The following example uses GR00T deployed on ALOHA:

_base_ = './gr00t/gr00t_eagle_3b_aloha_full_finetune.py'

# Training: enable RTC prefix conditioning
model = dict(
    vla_head=dict(
        rtc_training_config=dict(
            enabled=True,
            max_delay=7,
            distribution='exponential',
        )))

# Optional continued finetuning from a pretrained checkpoint
runner = dict(max_epochs=1)

# Inference: use prefix mode with async execution enabled
inference = dict(
    type='AlohaRTCInferenceRunner',
    async_execution=True,
    execute_horizon=10,
    rtc_config=dict(
        enabled=True,
        method='prefix',
        prefix_len=5,
    ))

Test-time RTC#

Method#

Test-time RTC is an inference-only guidance method:

Training remains unchanged.
During inference, guidance steers the denoising trajectory toward prefix-consistent outputs.
Use this method when training was performed without RTC prefix conditioning.

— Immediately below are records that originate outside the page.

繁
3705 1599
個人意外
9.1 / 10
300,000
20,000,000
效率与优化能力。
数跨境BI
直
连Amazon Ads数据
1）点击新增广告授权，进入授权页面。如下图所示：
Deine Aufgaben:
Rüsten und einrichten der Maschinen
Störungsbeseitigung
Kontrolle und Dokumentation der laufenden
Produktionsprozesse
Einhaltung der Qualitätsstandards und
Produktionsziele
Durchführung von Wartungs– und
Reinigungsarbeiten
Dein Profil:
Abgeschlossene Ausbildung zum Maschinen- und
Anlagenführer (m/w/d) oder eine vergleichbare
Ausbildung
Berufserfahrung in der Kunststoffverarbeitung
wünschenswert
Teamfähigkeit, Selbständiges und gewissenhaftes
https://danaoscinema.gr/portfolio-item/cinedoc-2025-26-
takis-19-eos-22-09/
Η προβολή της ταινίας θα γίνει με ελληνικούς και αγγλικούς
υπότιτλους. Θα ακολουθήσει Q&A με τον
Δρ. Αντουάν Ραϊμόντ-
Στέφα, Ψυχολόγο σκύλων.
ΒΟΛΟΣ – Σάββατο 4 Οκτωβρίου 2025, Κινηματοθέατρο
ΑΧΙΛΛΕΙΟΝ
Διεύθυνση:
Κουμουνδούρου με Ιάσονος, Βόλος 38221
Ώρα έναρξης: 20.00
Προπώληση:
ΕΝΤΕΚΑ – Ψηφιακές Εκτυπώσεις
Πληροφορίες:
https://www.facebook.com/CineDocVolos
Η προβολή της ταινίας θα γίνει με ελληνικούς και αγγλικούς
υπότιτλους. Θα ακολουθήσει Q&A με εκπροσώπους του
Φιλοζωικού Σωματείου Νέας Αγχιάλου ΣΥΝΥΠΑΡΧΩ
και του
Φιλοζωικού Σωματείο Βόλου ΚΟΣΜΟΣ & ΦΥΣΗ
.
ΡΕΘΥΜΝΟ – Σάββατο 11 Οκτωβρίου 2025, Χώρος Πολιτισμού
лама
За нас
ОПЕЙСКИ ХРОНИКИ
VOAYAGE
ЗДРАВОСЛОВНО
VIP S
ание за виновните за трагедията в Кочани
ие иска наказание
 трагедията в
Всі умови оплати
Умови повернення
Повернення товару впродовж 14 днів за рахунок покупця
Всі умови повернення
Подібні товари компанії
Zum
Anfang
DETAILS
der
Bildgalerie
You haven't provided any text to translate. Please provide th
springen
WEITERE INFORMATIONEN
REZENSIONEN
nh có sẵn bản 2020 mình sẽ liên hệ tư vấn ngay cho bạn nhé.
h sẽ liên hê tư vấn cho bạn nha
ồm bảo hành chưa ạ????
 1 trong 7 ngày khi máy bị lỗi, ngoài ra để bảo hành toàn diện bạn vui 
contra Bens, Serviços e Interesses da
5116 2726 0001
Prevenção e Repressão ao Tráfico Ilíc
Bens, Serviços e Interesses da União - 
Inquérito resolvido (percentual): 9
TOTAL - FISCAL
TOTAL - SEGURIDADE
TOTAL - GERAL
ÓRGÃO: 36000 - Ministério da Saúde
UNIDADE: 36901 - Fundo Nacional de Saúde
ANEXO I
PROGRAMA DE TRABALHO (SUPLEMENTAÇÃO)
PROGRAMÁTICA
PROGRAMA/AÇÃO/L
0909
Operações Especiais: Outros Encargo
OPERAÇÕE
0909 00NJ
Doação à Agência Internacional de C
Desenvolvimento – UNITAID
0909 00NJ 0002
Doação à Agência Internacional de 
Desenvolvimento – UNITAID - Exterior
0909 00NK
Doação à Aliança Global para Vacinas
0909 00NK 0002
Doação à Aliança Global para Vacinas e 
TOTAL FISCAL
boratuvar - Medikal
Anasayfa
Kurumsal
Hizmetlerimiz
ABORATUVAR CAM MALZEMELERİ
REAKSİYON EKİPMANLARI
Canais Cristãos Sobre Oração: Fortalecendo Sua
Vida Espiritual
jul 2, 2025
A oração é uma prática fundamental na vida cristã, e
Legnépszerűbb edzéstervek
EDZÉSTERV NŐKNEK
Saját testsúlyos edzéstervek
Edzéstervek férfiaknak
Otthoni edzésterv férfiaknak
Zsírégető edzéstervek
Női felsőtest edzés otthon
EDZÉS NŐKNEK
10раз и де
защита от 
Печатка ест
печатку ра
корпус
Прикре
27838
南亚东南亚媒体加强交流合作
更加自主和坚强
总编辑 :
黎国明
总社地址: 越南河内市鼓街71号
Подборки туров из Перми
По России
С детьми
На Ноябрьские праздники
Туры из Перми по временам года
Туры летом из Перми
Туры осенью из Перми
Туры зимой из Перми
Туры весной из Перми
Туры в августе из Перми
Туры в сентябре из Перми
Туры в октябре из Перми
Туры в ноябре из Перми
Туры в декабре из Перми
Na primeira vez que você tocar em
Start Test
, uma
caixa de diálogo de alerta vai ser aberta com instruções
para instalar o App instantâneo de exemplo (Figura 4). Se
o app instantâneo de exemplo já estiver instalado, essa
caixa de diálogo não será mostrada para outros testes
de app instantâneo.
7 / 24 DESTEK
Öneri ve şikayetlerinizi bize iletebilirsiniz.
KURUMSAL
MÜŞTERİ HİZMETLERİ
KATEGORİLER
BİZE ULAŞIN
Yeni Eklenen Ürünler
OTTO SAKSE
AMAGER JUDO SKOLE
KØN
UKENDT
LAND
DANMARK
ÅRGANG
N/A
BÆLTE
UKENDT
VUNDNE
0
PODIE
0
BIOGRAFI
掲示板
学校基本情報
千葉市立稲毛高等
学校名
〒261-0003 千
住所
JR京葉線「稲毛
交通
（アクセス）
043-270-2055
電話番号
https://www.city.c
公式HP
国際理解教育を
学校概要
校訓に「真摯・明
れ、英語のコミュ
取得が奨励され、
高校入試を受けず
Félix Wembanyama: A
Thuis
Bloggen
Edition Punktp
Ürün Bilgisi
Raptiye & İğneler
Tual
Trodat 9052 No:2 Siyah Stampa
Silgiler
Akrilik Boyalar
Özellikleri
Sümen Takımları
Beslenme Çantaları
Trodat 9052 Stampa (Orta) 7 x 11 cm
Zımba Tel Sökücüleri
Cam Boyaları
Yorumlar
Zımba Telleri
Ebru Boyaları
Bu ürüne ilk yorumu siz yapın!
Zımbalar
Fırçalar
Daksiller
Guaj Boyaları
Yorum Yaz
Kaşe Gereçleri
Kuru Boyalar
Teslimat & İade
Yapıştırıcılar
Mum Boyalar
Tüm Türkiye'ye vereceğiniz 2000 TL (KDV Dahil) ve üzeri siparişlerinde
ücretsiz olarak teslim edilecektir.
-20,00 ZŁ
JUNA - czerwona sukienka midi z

In this document, Test-time RTC means the inference-only guidance setup.

Configuration#

Set guidance mode in rtc_config (with async_execution=True):

inference = dict(
    type='AlohaRTCInferenceRunner',
    async_execution=True,
    execute_horizon=10,
    rtc_config=dict(
        enabled=True,
        method='guidance',
        prefix_len=5,
        decay_end=10,
        schedule='exp',
        max_guidance_weight=5.0,
        use_vjp=False,
    ))

Difference from Training-time RTC#

Training-time RTC: modifies training and uses method='prefix' at inference.
Test-time RTC: keeps training unchanged and uses method='guidance' at inference.
In a single inference pass, prefix and guidance are typically used as alternative routes.

Testing#

The repository provides scripts/test_rtc.py to test and visualize RTC inference behavior. It:

loads model weights from config + checkpoint,
fetches one batch from the training dataset,
uses ground-truth actions to simulate prev_actions (the prefix source in this test),
runs selected RTC modes (configurable via --modes),
outputs per-dimension denoising plots and comparison plots.

Available modes: no_rtc, prefix, guidance, guidance_vjp. All modes run by default.

Using GT as the prefix source keeps the prefix condition controlled and makes differences between RTC methods easier to compare.

Example commands:

# GR00T / PI0 — run all modes (default)
python scripts/test_rtc.py \
    --config configs/gr00t/gr00t_eagle_3b_aloha_full_finetune.py \
    --checkpoint /path/to/checkpoint.pt \
    --prefix_len 5 \
    --output_dir work_dirs/rtc_test

# PI0.5 — skip prefix mode (unsupported)
python scripts/test_rtc.py \
    --config configs/pi05/pi05_paligemma_aloha_full_finetune.py \
    --checkpoint /path/to/checkpoint.pt \
    --prefix_len 5 \
    --modes no_rtc guidance guidance_vjp

Test visualization#

RTC comparison (prefix_len=5)

This figure compares trajectories from no RTC, prefix, guidance, and guidance+vjp. The shaded prefix window marks the known-action region used during RTC inference.

Qualitative interpretation:

In this figure, GT serves both as the reference trajectory and as the simulated prefix source for RTC.
The no RTC curve serves as the unconstrained baseline.
prefix mode (training-time RTC path) often follows a different trajectory from no RTC after the prefix window, indicating stronger prefix-conditioned continuation.
guidance mode (test-time RTC path, including guidance and guidance+vjp) often stays closer to the no RTC baseline in later steps, while mainly improving the transition near the prefix-to-generation boundary.

This figure is intended as a qualitative reference for comparing post-prefix trajectory behavior between training-time RTC and test-time RTC.

Supported models#

Model	Training-time RTC	Test-time RTC
FlowMatchingHead (GR00T)	✅	✅
PI0FlowMatching (PI0)	✅	✅
PI05FlowMatching (PI0.5)	❌	✅

Note: PI0.5 does not support training-time RTC — its architecture cannot inject per-position timesteps without model modifications.